** Dataset extract follows **
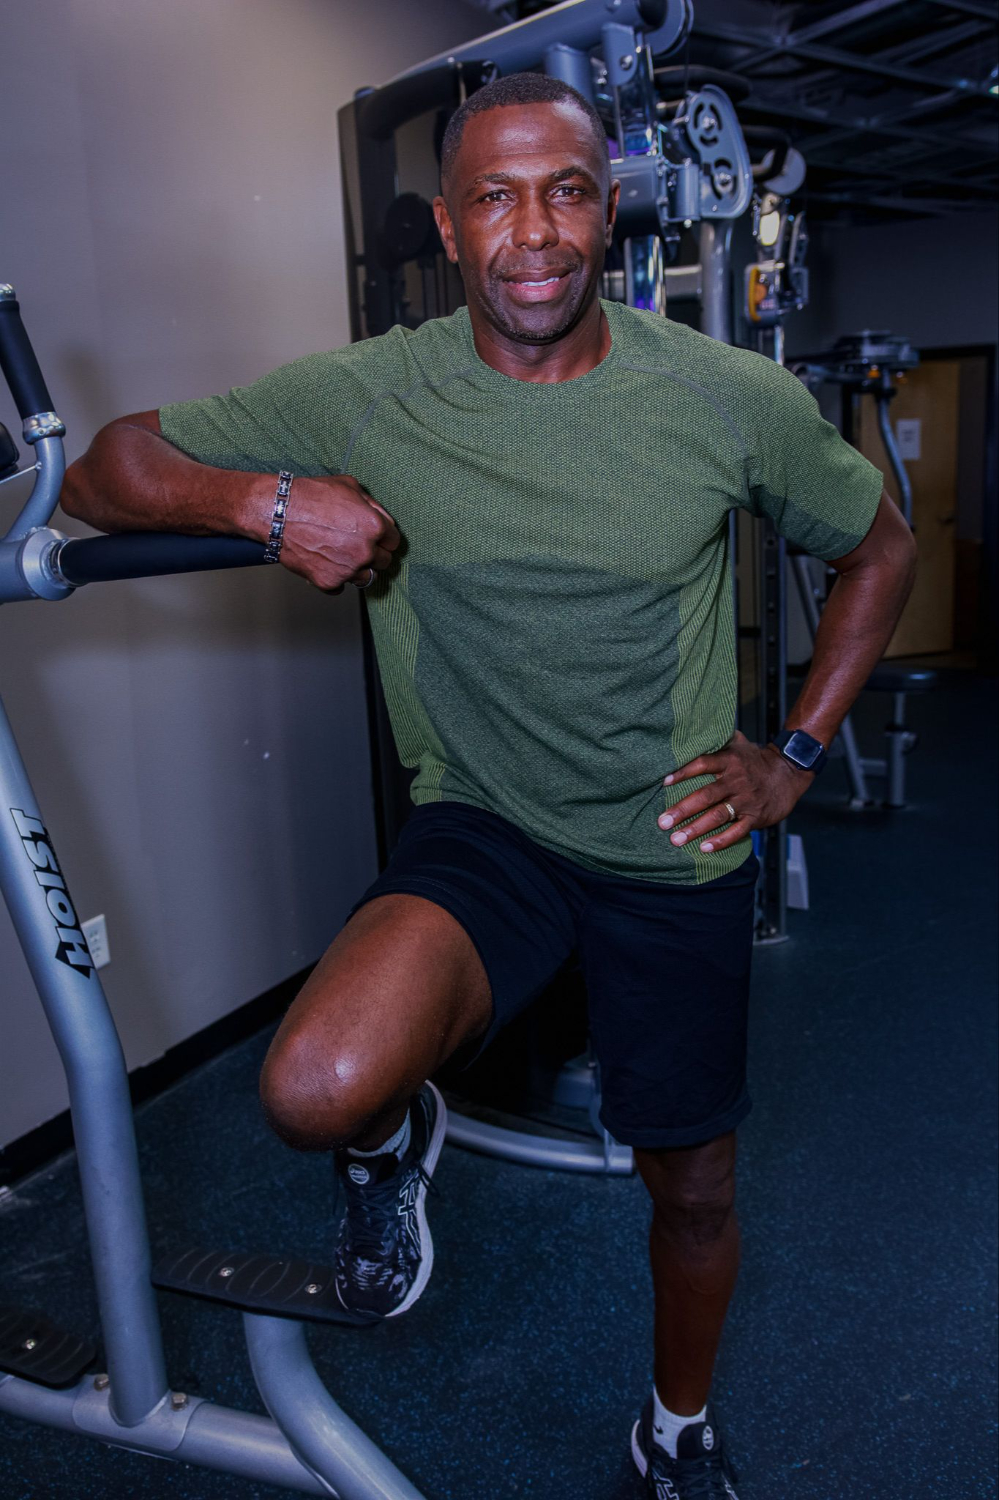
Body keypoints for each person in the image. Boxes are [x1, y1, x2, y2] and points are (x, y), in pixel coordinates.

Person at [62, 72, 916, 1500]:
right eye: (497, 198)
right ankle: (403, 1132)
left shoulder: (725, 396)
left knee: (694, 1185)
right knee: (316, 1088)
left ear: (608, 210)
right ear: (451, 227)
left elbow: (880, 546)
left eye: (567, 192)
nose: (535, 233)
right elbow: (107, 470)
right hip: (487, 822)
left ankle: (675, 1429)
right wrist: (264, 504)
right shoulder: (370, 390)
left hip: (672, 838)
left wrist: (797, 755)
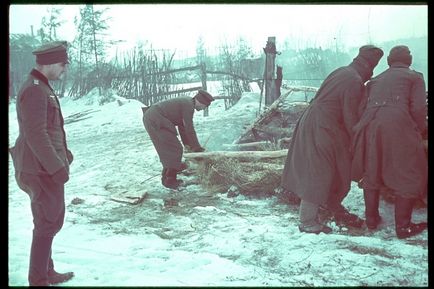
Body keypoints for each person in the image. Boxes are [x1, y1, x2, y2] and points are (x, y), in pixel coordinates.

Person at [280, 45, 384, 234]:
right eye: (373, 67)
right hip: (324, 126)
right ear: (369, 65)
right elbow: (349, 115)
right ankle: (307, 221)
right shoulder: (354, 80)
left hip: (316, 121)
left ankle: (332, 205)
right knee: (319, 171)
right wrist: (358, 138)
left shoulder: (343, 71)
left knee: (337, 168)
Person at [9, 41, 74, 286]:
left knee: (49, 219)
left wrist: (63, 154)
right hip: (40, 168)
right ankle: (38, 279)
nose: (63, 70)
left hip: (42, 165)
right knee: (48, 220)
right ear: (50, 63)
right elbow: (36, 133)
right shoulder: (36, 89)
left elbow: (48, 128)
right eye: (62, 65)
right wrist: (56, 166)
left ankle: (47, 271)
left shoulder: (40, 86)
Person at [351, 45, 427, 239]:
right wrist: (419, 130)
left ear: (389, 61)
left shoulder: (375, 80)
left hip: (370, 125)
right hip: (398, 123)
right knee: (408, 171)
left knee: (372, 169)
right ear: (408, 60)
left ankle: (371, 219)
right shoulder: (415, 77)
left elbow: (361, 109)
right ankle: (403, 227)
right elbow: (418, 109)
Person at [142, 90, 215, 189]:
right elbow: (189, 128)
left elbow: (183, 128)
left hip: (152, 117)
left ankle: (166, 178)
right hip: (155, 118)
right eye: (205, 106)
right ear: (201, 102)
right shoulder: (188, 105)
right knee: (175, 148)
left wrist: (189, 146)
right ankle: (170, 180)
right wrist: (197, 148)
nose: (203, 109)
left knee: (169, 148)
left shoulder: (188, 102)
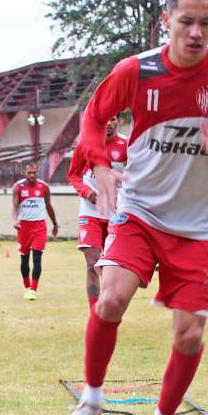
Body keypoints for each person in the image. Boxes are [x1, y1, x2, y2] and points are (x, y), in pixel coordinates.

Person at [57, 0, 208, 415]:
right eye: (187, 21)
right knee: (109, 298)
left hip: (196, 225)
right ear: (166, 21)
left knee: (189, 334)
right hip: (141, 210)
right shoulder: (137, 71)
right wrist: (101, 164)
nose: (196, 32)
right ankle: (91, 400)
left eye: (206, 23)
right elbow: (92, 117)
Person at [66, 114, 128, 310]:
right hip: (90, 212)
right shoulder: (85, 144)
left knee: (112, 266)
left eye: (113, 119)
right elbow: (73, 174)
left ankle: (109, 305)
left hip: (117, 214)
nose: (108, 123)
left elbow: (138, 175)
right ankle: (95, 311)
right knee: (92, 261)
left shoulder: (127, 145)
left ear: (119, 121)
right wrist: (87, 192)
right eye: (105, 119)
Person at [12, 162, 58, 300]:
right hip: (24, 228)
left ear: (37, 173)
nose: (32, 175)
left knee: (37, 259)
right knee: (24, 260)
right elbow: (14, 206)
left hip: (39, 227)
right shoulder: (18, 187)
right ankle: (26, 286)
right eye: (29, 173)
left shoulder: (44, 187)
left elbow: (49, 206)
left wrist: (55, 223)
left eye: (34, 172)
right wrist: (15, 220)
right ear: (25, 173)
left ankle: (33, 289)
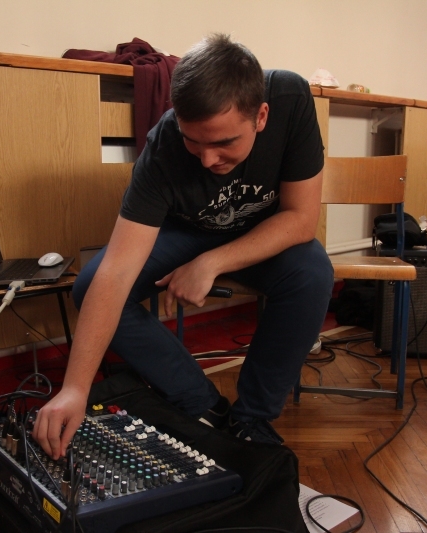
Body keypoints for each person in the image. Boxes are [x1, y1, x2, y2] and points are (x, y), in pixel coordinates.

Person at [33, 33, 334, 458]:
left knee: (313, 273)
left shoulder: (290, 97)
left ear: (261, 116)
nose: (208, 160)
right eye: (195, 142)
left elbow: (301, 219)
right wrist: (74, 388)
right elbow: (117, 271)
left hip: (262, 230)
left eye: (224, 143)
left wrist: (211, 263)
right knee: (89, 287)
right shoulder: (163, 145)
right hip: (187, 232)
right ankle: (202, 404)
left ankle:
** End of Dataset extract **
◆ **What you need to do**
An exact copy of all the records is required, with the pictures omitted.

◆ **Answer space**
Body keypoints for each person in the image. Boxes are [x1, y1, x2, y2] and points are (x, y), in pixel coordinates.

Person at [62, 72, 916, 1500]:
right eye: (497, 198)
right ankle: (403, 1132)
left shoulder: (725, 396)
left knee: (694, 1185)
right knee: (316, 1088)
left ear: (608, 210)
right ear: (451, 227)
left elbow: (880, 546)
left eye: (567, 192)
nose: (535, 233)
right elbow: (107, 470)
right hip: (487, 822)
left ankle: (675, 1429)
right wrist: (264, 504)
right shoulder: (370, 390)
left hip: (672, 838)
left wrist: (797, 755)
Body keypoints for each person in the image. Boxes are [x1, y1, x2, y2] and points are (x, y), in pixel coordinates.

Person at [280, 45, 384, 234]:
right eye: (373, 67)
right hip: (324, 126)
right ear: (369, 65)
right elbow: (349, 115)
right ankle: (307, 221)
right shoulder: (354, 80)
left hip: (316, 121)
left ankle: (332, 205)
right knee: (319, 171)
right wrist: (358, 138)
left shoulder: (343, 71)
left knee: (337, 168)
Person at [9, 41, 74, 286]:
left knee: (49, 219)
left wrist: (63, 154)
right hip: (40, 168)
right ankle: (38, 279)
nose: (63, 70)
left hip: (42, 165)
right knee: (48, 220)
right ear: (50, 63)
right elbow: (36, 133)
right shoulder: (36, 89)
left elbow: (48, 128)
right eye: (62, 65)
right wrist: (56, 166)
left ankle: (47, 271)
left shoulder: (40, 86)
Person at [351, 45, 427, 239]:
right wrist: (419, 130)
left ear: (389, 61)
left shoulder: (375, 80)
left hip: (370, 125)
right hip: (398, 123)
right knee: (408, 171)
left knee: (372, 169)
right ear: (408, 60)
left ankle: (371, 219)
right shoulder: (415, 77)
left elbow: (361, 109)
right ankle: (403, 227)
right elbow: (418, 109)
Person at [142, 90, 215, 189]:
right elbow: (189, 128)
left elbow: (183, 128)
left hip: (152, 117)
left ankle: (166, 178)
right hip: (155, 118)
right eye: (205, 106)
right ear: (201, 102)
right shoulder: (188, 105)
right knee: (175, 148)
left wrist: (189, 146)
right ankle: (170, 180)
right wrist: (197, 148)
nose: (203, 109)
left knee: (169, 148)
left shoulder: (188, 102)
Body keypoints for each person in the image. Boxes are [x1, y1, x2, y2] and points are (x, y), in pixel coordinates.

Person at [57, 0, 208, 415]:
right eye: (187, 21)
right knee: (109, 298)
left hip: (196, 225)
right ear: (166, 21)
left knee: (189, 334)
right hip: (141, 210)
right shoulder: (137, 71)
right wrist: (101, 164)
nose: (196, 32)
right ankle: (91, 400)
left eye: (206, 23)
right elbow: (92, 117)
Person at [66, 114, 128, 310]:
right hip: (90, 212)
right shoulder: (85, 144)
left knee: (112, 266)
left eye: (113, 119)
right elbow: (73, 174)
left ankle: (109, 305)
left hip: (117, 214)
nose: (108, 123)
left elbow: (138, 175)
right ankle: (95, 311)
right knee: (92, 261)
left shoulder: (127, 145)
left ear: (119, 121)
right wrist: (87, 192)
right eye: (105, 119)
Person at [12, 162, 58, 300]:
right hip: (24, 228)
left ear: (37, 173)
nose: (32, 175)
left knee: (37, 259)
right knee: (24, 260)
right elbow: (14, 206)
left hip: (39, 227)
right shoulder: (18, 187)
right ankle: (26, 286)
right eye: (29, 173)
left shoulder: (44, 187)
left elbow: (49, 206)
left wrist: (55, 223)
left eye: (34, 172)
right wrist: (15, 220)
right ear: (25, 173)
left ankle: (33, 289)
Body keypoints for each person in the image. Boxes are [x1, y1, x2, y2] and points are (x, y), in pixel coordinates.

Person at [33, 33, 334, 458]:
left knee: (313, 273)
left shoulder: (290, 97)
left ear: (261, 116)
nose: (208, 160)
right eye: (195, 142)
left elbow: (301, 219)
right wrist: (74, 388)
right elbow: (117, 271)
left hip: (262, 230)
left eye: (224, 143)
left wrist: (211, 263)
right knee: (89, 287)
right shoulder: (163, 145)
right hip: (187, 232)
right ankle: (202, 404)
left ankle:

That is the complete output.